Jamaal Tatum

Personal information
- Born: September 13, 1984 (age 41) Jefferson City, Missouri, U.S.
- Listed height: 6 ft 2 in (1.88 m)
- Listed weight: 175 lb (79 kg)

Career information
- High school: Helias Catholic (Jefferson City, Missouri)
- College: Southern Illinois (2003–2007)
- NBA draft: 2007: undrafted
- Playing career: 2008–2011
- Position: Guard

Career history
- 2008–2009: Idaho Stampede
- 2009–2010: Cholet Basket
- 2010: BK Ventspils
- 2010–2011: Gloria Giants Düsseldorf

Career highlights
- MVC Player of the Year (2007);

= Jamaal Tatum =

American basketball player (born 1984)

Jamaal Tatum Jamaal Tatoum (born September 13, 1984) is an American professional basketball guard. He is 6'2" and 175 pounds (1.88 m, 80 kg).

==High school career==
As a high schooler, Tatum was a finalist as the Missouri Mr. Basketball. He was the leading scorer at Helias Catholic High School in Jefferson City, where he set the school record for points in a game (46). Tatum also lettered in football as a sophomore and soccer as a freshman.

Tatum's father is a professor of art at Lincoln University and his mother is the supervisor of Jefferson City Public Schools.

==College career==
A star basketball player at Southern Illinois, Tatum was known for his quickness and long-range shooting. In his freshman season, he was second in the Missouri Valley Conference in three-point shooting (45.6%).
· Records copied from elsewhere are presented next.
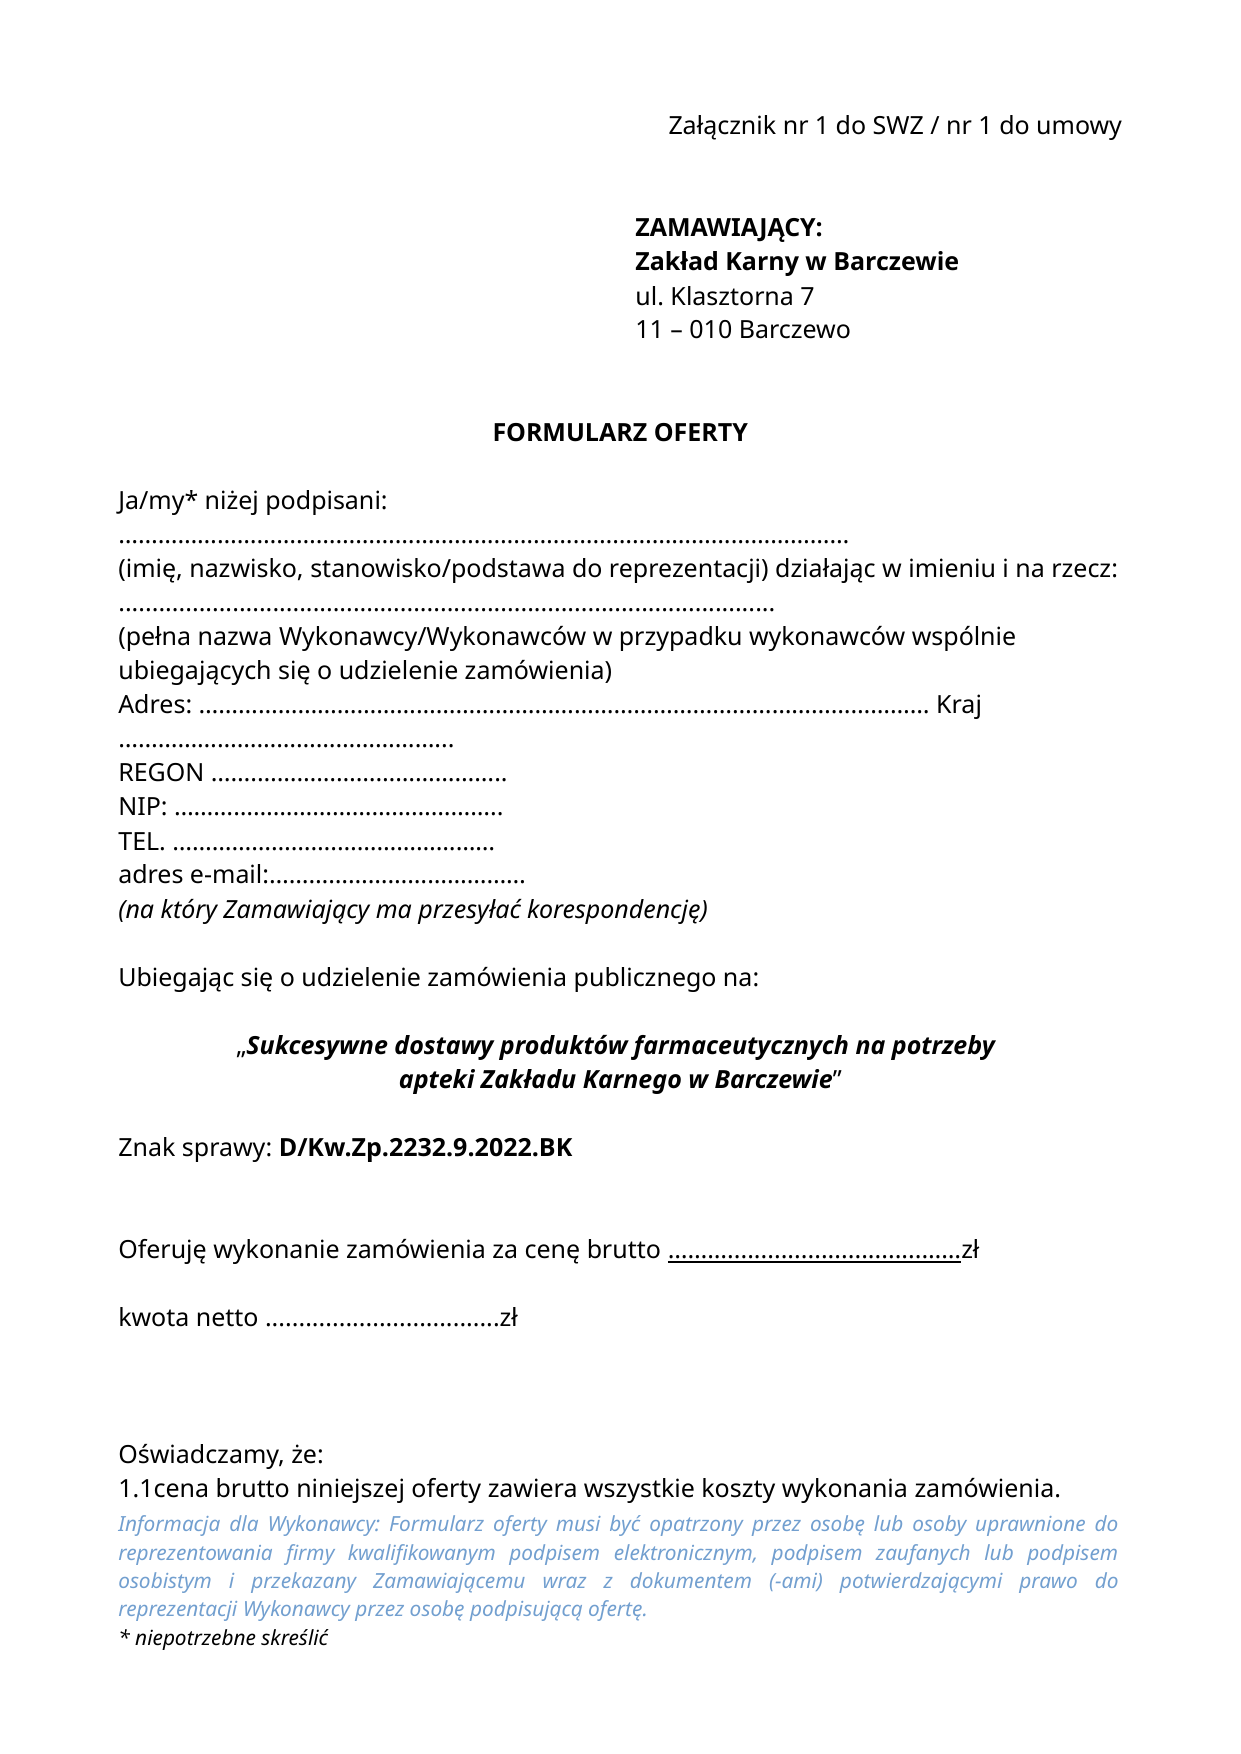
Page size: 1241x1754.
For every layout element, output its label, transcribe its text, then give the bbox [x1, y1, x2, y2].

text ul. Klasztorna 7 [118, 278, 1122, 312]
text Oświadczamy, że: [118, 1436, 1122, 1470]
text kwota netto ...................................zł [118, 1300, 1122, 1334]
text TEL. …………………….…………………… [118, 823, 1122, 857]
text Ja/my* niżej podpisani: ………………………………………………………………………………………………… [118, 482, 1122, 551]
text (imię, nazwisko, stanowisko/podstawa do reprezentacji) działając w imieniu i na rzecz: .................................................................................................. [118, 551, 1122, 619]
text Załącznik nr 1 do SWZ / nr 1 do umowy [118, 74, 1122, 142]
text REGON …….……………………………….. [118, 755, 1122, 789]
text Znak sprawy: D/Kw.Zp.2232.9.2022.BK [118, 1130, 1122, 1164]
text FORMULARZ OFERTY [118, 414, 1122, 448]
text Adres: ………………………………………………………………………………………………… Kraj …………………………………………... [118, 687, 1122, 755]
text NIP: ………………………………………….. [118, 789, 1122, 823]
text 1.1cena brutto niniejszej oferty zawiera wszystkie koszty wykonania zamówienia. [118, 1470, 1122, 1504]
text ZAMAWIAJĄCY: [118, 210, 1122, 244]
text adres e-mail:………………………………… [118, 857, 1122, 891]
text (na który Zamawiający ma przesyłać korespondencję) [118, 891, 1122, 925]
text Zakład Karny w Barczewie [118, 244, 1122, 278]
text 11 – 010 Barczewo [118, 312, 1122, 346]
text Oferuję wykonanie zamówienia za cenę brutto ……….............................……zł [118, 1232, 1122, 1266]
text (pełna nazwa Wykonawcy/Wykonawców w przypadku wykonawców wspólnie ubiegających się o udzielenie zamówienia) [118, 619, 1122, 687]
text „Sukcesywne dostawy produktów farmaceutycznych na potrzeby [118, 1027, 1122, 1062]
text apteki Zakładu Karnego w Barczewie” [118, 1062, 1122, 1096]
text Ubiegając się o udzielenie zamówienia publicznego na: [118, 959, 1122, 993]
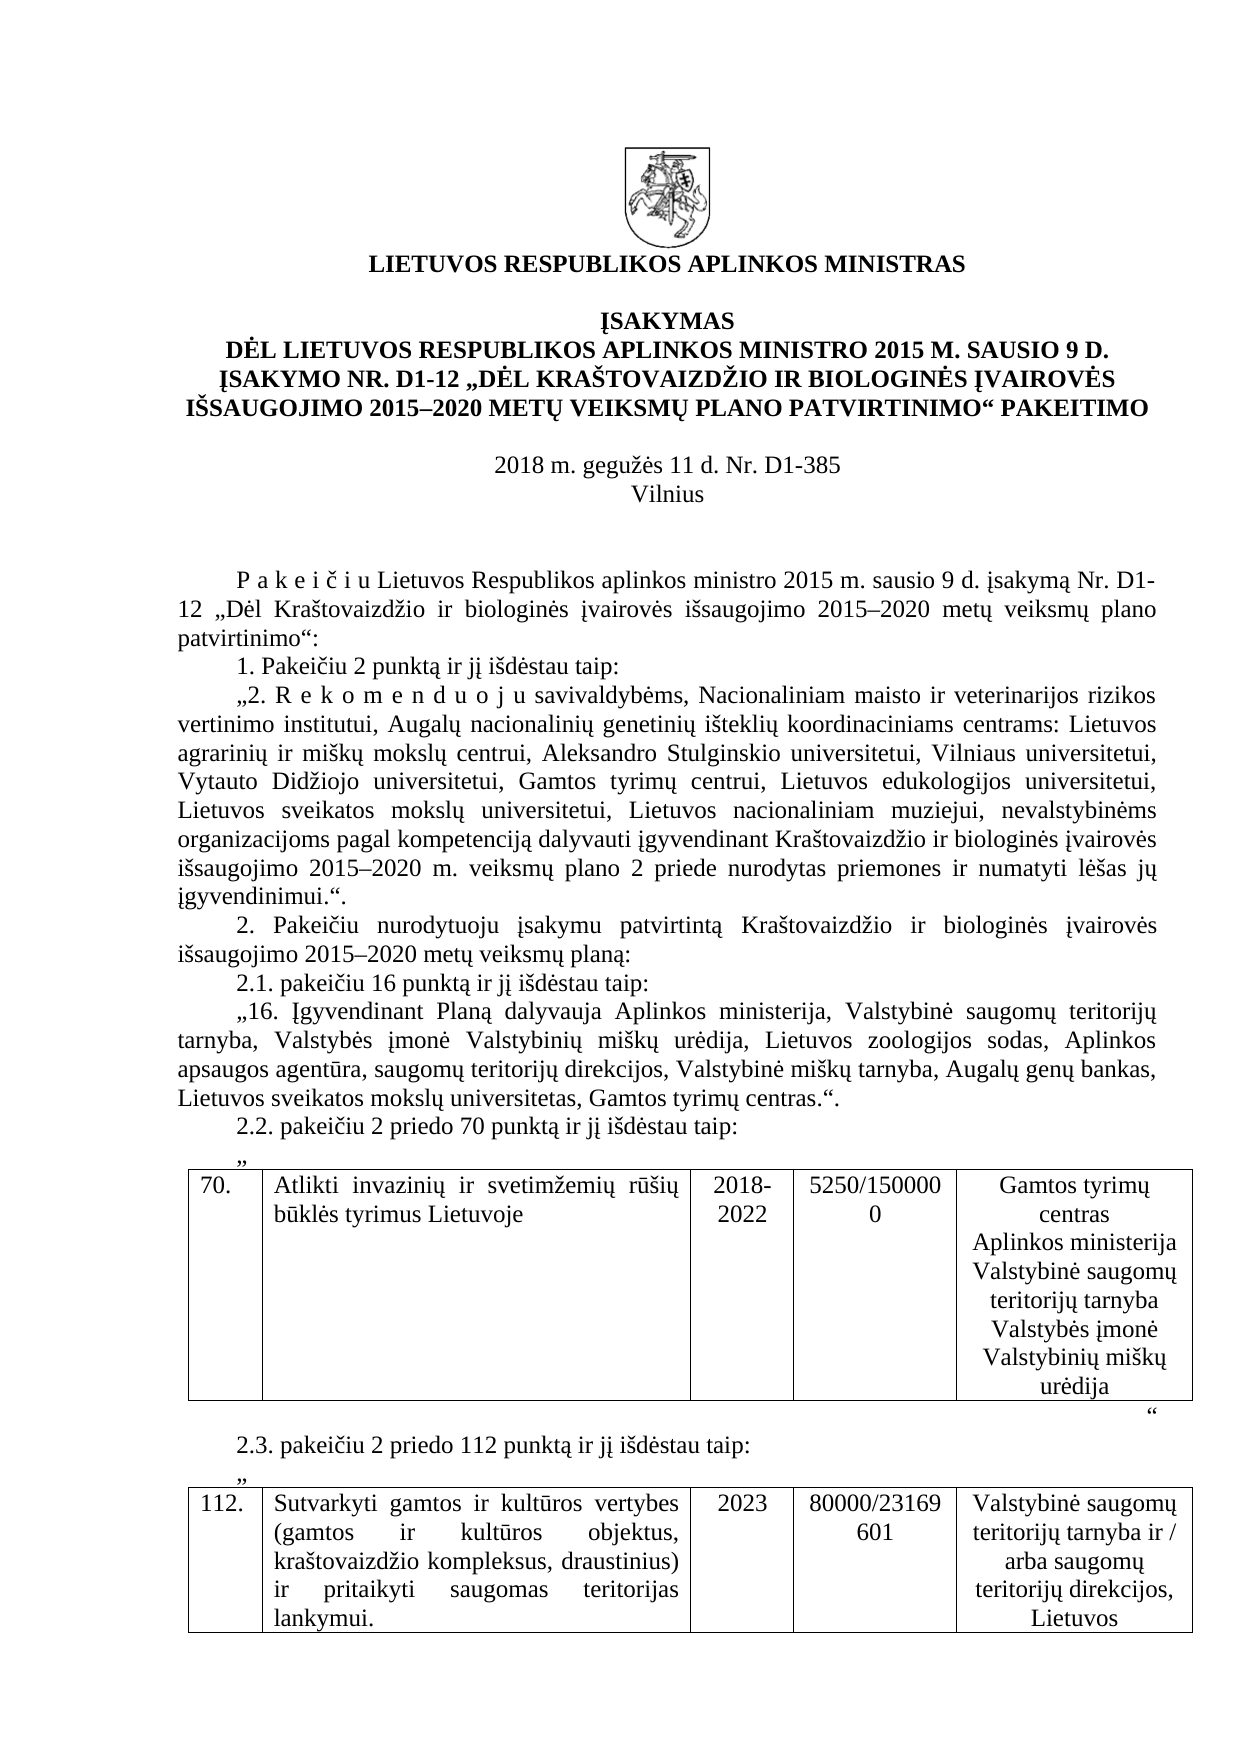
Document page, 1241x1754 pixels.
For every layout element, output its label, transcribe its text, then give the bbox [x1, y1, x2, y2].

text „2. R e k o m e n d u o j u savivaldybėms, Nacionaliniam maisto ir veterinarijos rizikos vertinimo institutui, Augalų nacionalinių genetinių išteklių koordinaciniams centrams: Lietuvos agrarinių ir miškų mokslų centrui, Aleksandro Stulginskio universitetui, Vilniaus universitetui, Vytauto Didžiojo universitetui, Gamtos tyrimų centrui, Lietuvos edukologijos universitetui, Lietuvos sveikatos mokslų universitetui, Lietuvos nacionaliniam muziejui, nevalstybinėms organizacijoms pagal kompetenciją dalyvauti įgyvendinant Kraštovaizdžio ir biologinės įvairovės išsaugojimo 2015–2020 m. veiksmų plano 2 priede nurodytas priemones ir numatyti lėšas jų įgyvendinimui.“. [177, 680, 1157, 910]
text ĮSAKYMAS [177, 306, 1157, 335]
text 2.1. pakeičiu 16 punktą ir jį išdėstau taip: [177, 968, 1157, 996]
table_header Valstybinė saugomų teritorijų tarnyba ir / arba saugomų teritorijų direkcijos, Lietuvos [957, 1488, 1192, 1632]
text „ [177, 1458, 1157, 1487]
text 2018 m. gegužės 11 d. Nr. D1-385 [177, 450, 1157, 479]
text DĖL LIETUVOS RESPUBLIKOS APLINKOS MINISTRO 2015 M. SAUSIO 9 D. ĮSAKYMO NR. D1-12 „DĖL KRAŠTOVAIZDŽIO IR BIOLOGINĖS ĮVAIROVĖS IŠSAUGOJIMO 2015–2020 METŲ VEIKSMŲ PLANO PATVIRTINIMO“ PAKEITIMO [177, 335, 1157, 421]
text “ [177, 1401, 1157, 1430]
text 2.3. pakeičiu 2 priedo 112 punktą ir jį išdėstau taip: [177, 1430, 1157, 1458]
text „ [177, 1140, 1157, 1169]
table_header 70. [189, 1170, 262, 1400]
text 1. Pakeičiu 2 punktą ir jį išdėstau taip: [177, 651, 1157, 680]
table_header 2018-2022 [691, 1170, 793, 1400]
text „16. Įgyvendinant Planą dalyvauja Aplinkos ministerija, Valstybinė saugomų teritorijų tarnyba, Valstybės įmonė Valstybinių miškų urėdija, Lietuvos zoologijos sodas, Aplinkos apsaugos agentūra, saugomų teritorijų direkcijos, Valstybinė miškų tarnyba, Augalų genų bankas, Lietuvos sveikatos mokslų universitetas, Gamtos tyrimų centras.“. [177, 996, 1157, 1111]
table_header 5250/1500000 [794, 1170, 956, 1400]
table_header 2023 [691, 1488, 793, 1632]
table_header 112. [189, 1488, 262, 1632]
text 2.2. pakeičiu 2 priedo 70 punktą ir jį išdėstau taip: [177, 1111, 1157, 1140]
text LIETUVOS RESPUBLIKOS APLINKOS MINISTRAS [177, 249, 1157, 278]
table_header Atlikti invazinių ir svetimžemių rūšių būklės tyrimus Lietuvoje [263, 1170, 690, 1400]
table_header 80000/23169601 [794, 1488, 956, 1632]
text P a k e i č i u Lietuvos Respublikos aplinkos ministro 2015 m. sausio 9 d. įsakymą Nr. D1-12 „Dėl Kraštovaizdžio ir biologinės įvairovės išsaugojimo 2015–2020 metų veiksmų plano patvirtinimo“: [177, 565, 1157, 651]
table_header Sutvarkyti gamtos ir kultūros vertybes (gamtos ir kultūros objektus, kraštovaizdžio kompleksus, draustinius) ir pritaikyti saugomas teritorijas lankymui. [263, 1488, 690, 1632]
text 2. Pakeičiu nurodytuoju įsakymu patvirtintą Kraštovaizdžio ir biologinės įvairovės išsaugojimo 2015–2020 metų veiksmų planą: [177, 910, 1157, 968]
table_header Gamtos tyrimų centras Aplinkos ministerija Valstybinė saugomų teritorijų tarnyba Valstybės įmonė Valstybinių miškų urėdija [957, 1170, 1192, 1400]
text Vilnius [177, 479, 1157, 508]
As a junior, he led the team in scoring (15 ppg) and received various Missouri Valley Conference awards. He led the Salukis back to prominence and took them to the 2006 NCAA Tournament. An #11 seed, they lost to West Virginia in the first round. Tatum was named his team's CBS Player of the Game.

In his final season as a Saluki, Tatum was named Missouri Valley Conference Player of the Year. Along with fellow senior Tony Young and star junior Randal Falker, Tatum brought the team high into the AP and coaches' poll, with a 27–6 record (including the MVC Tournament) and an RPI of #7 in the country, ahead of such powerhouses as Memphis (#8) and Kansas (#11). The Salukis received a #4 seed in the 2007 NCAA Tournament and easily beat Holy Cross in the first round. In the second round, they beat #5 seed Virginia Tech, 63–48, reaching 29 wins on the season. Tatum had 21 points and was 7-for-15 from field-goal range. In the third round, they lost to top-seeded Kansas, 61–58. Tatum shot well late and finished with 19 points.

==Professional career==
In 2007, Tatum signed a non-guaranteed contract with the Atlanta Hawks. he played with them during training camp, but did not earn a spot on the final roster. He was drafted 4th overall in the D-League draft by the Idaho Stampede but was waived before he played in a game due to injury. On August 27, 2008, he signed a non-guaranteed contract with the Portland Trail Blazers, who waived him on October 17. Tatum rejoined the Idaho Stampede for the 2008–2009 season, playing 49 games and starting 5. He finished the season third on the team in total points and seventh in scoring average, posting 11.8 points and 4.0 assists per game in 26.5 minutes. Tatum led the team with 8 assists in their first-round playoff loss to the Austin Toros.

=== The Basketball Tournament (TBT) (2017–present) ===
In the summer of 2017, Tatum played in The Basketball Tournament on ESPN for Team Fredette. He competed for the $2 million prize, and for Team Fredette, he scored five points in their first-round game, which they lost to Team Utah (Utah Alumni) 100–97.

==Coaching career==
Tatum continues to coach in the greater Tucson area with the private coaching service, CoachUp.